Sunday, August 1, 2010

How Is It Possible to Forget the Foul Odor of George W. Bush's Presidency?

Unless you're a member of the mainstream media? From William Rivers Pitt:

The media has completely redacted the impact of the Bush era from their coverage of the Obama administration, a continuing act of deception that I believe is completely deliberate. The entire Bush administration is a lesson in media cowardice and complicity; they rolled over for him for virtually every one of those 3,000 days, and would now like to have us all forget it happened. If as Bush falls in the forest and the media doesn't cover it, did it happen? Certainly, but when the daily grind of the 24-hour news cycle omits the idiot elephant that remains in the room, the narrative of the present becomes skewed and distorted.

There are a dozen examples of this available, but the two best also happen to be the two heaviest millstones currently hanging around Obama's neck: the war in Afghanistan, and the BP oil disaster still unfolding in the Gulf of Mexico.

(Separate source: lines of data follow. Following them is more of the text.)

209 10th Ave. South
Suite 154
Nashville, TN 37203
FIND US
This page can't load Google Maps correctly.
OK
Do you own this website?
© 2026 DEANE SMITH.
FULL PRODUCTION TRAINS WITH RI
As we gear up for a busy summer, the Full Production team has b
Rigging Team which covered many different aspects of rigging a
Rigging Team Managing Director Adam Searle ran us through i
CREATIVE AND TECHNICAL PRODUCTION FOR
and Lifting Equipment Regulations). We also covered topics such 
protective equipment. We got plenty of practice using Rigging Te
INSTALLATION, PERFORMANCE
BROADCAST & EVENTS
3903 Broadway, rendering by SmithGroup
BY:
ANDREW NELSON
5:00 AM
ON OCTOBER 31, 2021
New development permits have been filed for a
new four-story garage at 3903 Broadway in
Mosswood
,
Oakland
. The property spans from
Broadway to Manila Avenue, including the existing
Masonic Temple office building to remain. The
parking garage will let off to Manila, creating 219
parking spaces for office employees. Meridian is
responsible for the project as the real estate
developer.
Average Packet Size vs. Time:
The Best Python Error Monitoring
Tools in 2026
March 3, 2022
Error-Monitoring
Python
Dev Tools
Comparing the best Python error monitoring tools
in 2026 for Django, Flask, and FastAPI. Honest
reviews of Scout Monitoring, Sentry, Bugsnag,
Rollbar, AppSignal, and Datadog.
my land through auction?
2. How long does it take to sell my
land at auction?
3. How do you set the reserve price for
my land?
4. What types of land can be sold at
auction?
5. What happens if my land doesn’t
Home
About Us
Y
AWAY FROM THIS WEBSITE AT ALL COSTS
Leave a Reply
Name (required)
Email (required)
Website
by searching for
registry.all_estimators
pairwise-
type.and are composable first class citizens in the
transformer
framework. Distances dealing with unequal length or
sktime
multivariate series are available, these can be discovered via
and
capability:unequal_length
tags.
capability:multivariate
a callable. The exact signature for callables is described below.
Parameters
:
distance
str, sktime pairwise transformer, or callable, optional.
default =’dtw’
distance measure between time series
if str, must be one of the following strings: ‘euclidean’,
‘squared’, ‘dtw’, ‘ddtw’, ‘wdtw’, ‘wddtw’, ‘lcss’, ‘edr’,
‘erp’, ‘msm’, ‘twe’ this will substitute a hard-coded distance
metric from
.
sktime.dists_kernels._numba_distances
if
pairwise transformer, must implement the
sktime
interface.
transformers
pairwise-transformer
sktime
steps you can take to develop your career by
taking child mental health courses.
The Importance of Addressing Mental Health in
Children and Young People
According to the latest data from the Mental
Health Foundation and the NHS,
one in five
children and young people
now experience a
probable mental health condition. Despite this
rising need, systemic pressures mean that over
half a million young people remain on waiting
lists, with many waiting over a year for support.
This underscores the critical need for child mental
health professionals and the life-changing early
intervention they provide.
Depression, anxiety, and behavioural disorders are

The recent Wikileaks document dump may not have been a blockbuster on the order of the Pentagon Papers, but it served to underscore how much of a mess the war in Afghanistan is. Pundits on the left and right have taken to call Afghanistan "Obama's war" - RNC chairman Michael Steele went so far as to claim that Obama was the one who got us into it - even though the war had been going on for almost a decade when he took office. Granted, he's been commander-in-chief for a year and a half, and his decision to send more troops puts the outcome in Afghanistan right in his hip pocket. This cannot be disputed, but the media coverage of the Wikileaks documents utterly failed to note a fact of singular importance: the discussion of the war described in those documents is focused on George W. Bush's failed handling of that war. Except in the independent media, the narrative has been "Oooh, these documents show a war going badly, this must be Obama's fault." No mention of Bush, the big missing piece in everything we're dealing with, again.

As for the Gulf, well, you must have heard by now that it is "Obama's Katrina." Beyond the reference to one of the signal debacles of the Bush era, George's name has hardly come up in the coverage of the BP catastrophe...except it was the Bush administration who fully and completely enabled the elements that led to the disaster in the first place, thanks to their cozy relationship with the oil industry and their passion for deregulating everything that moved. The government agency in charge of keeping an eye on offshore drilling operations spent the Bush administration having coke-and-hooker parties on the taxpayer's dime, and why not? They must have been bored out of their minds. After all, how should a regulator spend his time in an administration that had no interest in enforcing any form of regulation at all? Once again, Mr. Bush and his 3,000 days are the missing piece in the narrative...

All I'll say here is, if the Republicans reclaim House majority status in November, then I fully concede to the notion that one cannot underestimate the stupidity of the American public. And if the Republicans somehow do the same in the Senate as well?

We'll cross that bridge if we come to it...


1 comment:

  1. Even if the Rethugs don't get a majority in either house, the fact that it is even remotely possible is a testament to the stupidity of the American people. Even more so given that today's Rethugs make Ronald Reagan look almost like some kind of moderate.